§ **Saved data entries**:
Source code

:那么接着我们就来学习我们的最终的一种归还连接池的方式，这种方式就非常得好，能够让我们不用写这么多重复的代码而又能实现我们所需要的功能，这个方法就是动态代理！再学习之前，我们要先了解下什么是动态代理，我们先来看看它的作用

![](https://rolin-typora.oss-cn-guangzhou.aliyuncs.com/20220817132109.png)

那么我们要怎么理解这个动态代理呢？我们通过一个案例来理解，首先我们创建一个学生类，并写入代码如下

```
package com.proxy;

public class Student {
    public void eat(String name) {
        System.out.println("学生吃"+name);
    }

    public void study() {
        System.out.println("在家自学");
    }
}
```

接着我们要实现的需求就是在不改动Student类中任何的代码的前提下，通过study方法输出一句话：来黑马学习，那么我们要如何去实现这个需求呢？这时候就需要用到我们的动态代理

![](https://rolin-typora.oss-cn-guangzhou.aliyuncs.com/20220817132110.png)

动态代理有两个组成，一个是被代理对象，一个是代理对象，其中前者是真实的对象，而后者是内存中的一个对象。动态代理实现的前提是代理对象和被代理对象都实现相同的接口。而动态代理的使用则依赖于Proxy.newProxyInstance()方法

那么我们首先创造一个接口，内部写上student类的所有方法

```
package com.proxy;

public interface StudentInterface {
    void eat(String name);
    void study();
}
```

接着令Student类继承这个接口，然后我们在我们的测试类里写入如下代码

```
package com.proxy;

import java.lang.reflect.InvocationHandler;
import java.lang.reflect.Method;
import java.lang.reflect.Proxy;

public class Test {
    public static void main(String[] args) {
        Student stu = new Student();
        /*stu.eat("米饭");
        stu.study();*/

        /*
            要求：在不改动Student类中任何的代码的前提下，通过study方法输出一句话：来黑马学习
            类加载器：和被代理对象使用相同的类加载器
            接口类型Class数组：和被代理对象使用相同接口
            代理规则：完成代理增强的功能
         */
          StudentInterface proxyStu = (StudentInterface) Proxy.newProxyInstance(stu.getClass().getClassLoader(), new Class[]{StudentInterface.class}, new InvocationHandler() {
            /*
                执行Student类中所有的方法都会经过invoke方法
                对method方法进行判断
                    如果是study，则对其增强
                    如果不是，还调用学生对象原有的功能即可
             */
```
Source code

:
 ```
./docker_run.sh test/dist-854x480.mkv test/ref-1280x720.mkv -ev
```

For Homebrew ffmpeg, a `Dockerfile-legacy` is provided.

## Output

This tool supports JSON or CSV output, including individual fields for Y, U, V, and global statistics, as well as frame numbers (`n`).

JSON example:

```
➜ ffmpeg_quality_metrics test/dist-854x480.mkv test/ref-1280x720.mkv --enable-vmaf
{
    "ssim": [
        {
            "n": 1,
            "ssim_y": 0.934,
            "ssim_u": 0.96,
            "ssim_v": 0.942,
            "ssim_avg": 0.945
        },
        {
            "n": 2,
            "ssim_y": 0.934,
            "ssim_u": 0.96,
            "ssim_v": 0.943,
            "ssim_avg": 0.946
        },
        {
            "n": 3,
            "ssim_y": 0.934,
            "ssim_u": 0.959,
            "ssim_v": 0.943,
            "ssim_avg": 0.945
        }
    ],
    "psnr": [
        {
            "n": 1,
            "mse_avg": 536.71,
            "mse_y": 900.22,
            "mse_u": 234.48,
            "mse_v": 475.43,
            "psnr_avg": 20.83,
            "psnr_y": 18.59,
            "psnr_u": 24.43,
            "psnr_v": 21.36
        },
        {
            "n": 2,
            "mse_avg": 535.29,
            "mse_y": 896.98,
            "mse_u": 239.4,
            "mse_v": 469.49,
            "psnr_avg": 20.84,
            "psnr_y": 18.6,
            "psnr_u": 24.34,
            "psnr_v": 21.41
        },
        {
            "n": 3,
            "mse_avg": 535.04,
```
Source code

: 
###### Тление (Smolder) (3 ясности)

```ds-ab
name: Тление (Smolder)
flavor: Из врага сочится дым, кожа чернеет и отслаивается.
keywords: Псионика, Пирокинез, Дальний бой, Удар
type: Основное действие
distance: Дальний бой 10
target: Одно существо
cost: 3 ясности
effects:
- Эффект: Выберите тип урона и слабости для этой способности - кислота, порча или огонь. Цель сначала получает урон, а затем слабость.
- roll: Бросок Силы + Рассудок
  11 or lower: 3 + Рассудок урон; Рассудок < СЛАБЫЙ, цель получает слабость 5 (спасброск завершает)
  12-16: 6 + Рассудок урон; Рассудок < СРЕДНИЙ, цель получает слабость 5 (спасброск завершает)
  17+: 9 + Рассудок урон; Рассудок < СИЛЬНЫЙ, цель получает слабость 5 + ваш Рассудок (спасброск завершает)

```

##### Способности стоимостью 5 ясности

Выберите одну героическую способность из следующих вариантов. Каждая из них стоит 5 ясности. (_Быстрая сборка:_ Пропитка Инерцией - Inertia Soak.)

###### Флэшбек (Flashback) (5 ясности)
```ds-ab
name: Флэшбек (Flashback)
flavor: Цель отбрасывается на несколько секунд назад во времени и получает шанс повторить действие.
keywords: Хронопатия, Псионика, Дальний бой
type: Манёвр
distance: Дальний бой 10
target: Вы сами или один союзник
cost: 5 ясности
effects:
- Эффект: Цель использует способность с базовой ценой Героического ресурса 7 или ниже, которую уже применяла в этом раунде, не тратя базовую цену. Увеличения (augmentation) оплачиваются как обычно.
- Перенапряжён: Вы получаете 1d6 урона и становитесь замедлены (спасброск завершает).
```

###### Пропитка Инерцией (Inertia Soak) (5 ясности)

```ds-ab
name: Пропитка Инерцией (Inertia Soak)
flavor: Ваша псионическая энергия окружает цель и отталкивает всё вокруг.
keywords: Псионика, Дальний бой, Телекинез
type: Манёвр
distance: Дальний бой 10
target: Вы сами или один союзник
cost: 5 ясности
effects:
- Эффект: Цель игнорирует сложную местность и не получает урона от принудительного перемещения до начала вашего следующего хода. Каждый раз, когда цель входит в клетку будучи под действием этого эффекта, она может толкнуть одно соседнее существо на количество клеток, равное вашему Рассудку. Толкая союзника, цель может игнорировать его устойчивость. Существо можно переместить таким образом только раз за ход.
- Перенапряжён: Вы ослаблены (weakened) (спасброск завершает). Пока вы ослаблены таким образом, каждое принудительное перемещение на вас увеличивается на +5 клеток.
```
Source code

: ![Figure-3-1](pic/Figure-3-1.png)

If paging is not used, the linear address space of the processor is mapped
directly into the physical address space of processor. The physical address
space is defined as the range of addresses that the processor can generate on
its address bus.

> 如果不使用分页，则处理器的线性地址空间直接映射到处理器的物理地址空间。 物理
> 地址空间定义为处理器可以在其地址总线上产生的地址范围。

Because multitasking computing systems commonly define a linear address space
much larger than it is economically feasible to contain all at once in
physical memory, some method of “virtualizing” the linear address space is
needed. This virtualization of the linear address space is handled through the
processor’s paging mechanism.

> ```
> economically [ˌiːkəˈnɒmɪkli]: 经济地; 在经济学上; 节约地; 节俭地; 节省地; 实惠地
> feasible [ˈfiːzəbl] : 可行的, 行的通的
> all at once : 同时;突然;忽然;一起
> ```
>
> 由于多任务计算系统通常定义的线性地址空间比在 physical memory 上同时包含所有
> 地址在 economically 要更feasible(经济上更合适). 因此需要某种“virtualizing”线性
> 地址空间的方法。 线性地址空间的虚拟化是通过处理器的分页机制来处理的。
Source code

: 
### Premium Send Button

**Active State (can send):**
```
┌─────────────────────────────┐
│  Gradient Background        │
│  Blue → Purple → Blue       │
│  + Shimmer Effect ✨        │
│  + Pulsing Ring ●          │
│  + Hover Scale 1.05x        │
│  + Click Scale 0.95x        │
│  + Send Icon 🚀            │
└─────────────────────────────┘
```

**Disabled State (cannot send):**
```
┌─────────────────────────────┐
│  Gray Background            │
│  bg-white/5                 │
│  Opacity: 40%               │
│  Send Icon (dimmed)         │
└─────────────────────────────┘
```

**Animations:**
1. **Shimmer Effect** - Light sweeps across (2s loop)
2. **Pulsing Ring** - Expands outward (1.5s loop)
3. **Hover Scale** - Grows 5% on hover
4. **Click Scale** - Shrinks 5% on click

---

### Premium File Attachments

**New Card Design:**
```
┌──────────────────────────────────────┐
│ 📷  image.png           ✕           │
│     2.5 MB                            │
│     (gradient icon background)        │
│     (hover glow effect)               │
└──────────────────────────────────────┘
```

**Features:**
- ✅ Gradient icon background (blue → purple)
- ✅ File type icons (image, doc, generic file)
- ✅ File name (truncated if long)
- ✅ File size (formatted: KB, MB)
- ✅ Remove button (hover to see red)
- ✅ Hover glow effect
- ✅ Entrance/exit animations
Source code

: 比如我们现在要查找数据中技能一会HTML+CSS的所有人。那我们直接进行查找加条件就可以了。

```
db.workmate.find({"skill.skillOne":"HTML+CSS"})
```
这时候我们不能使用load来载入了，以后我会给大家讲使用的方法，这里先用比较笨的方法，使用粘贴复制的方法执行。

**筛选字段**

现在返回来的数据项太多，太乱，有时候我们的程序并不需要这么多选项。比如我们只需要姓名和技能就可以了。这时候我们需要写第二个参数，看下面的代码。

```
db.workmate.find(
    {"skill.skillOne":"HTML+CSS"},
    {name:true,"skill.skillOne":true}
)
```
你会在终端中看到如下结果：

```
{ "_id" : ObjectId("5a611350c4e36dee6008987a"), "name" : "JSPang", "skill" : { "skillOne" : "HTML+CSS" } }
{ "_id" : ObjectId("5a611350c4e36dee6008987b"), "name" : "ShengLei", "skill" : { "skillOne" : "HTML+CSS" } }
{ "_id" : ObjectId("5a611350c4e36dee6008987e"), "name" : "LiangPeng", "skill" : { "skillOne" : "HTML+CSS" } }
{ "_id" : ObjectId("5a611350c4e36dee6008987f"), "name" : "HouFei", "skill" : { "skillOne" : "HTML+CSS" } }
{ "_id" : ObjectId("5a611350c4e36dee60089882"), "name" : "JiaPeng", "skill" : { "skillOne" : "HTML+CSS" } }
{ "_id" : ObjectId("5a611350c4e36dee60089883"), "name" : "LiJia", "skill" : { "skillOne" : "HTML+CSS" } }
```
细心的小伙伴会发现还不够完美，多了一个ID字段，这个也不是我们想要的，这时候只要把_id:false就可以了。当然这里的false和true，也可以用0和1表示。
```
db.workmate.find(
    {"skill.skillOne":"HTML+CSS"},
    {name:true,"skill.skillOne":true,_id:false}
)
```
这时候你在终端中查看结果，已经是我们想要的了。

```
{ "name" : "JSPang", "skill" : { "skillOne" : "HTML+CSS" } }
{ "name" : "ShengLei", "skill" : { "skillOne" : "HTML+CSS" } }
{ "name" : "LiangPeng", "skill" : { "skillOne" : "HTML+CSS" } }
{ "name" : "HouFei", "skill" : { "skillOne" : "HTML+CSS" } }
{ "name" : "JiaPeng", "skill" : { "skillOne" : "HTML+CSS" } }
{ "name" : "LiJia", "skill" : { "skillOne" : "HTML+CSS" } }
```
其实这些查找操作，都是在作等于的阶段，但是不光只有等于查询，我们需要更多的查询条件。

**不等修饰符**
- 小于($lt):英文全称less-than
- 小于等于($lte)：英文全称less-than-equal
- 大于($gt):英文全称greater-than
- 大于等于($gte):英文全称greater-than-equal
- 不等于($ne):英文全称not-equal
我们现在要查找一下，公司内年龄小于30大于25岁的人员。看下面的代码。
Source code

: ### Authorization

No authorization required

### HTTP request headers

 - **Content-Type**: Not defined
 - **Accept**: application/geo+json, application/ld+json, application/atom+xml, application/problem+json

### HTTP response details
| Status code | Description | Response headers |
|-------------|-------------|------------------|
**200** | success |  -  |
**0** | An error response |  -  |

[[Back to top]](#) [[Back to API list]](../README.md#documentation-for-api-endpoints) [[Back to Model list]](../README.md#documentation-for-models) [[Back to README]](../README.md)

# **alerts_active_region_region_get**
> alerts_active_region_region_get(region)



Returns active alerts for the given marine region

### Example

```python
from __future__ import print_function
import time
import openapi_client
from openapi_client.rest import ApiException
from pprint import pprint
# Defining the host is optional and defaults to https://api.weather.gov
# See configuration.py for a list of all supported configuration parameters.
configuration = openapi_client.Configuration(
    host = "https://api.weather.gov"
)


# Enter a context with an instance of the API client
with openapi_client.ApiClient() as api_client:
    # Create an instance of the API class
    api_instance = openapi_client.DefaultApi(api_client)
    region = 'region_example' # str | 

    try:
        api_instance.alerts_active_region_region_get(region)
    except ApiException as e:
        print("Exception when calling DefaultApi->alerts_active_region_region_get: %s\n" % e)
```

§ **WHAT YOU WILL DO**:
Your task is to find each line in the entries that contains the string "equal" and copy it.

§ **SOLUTION FOR THIS TASK**:
- 小于等于($lte)：英文全称less-than-equal
- 大于等于($gte):英文全称greater-than-equal
- 不等于($ne):英文全称not-equal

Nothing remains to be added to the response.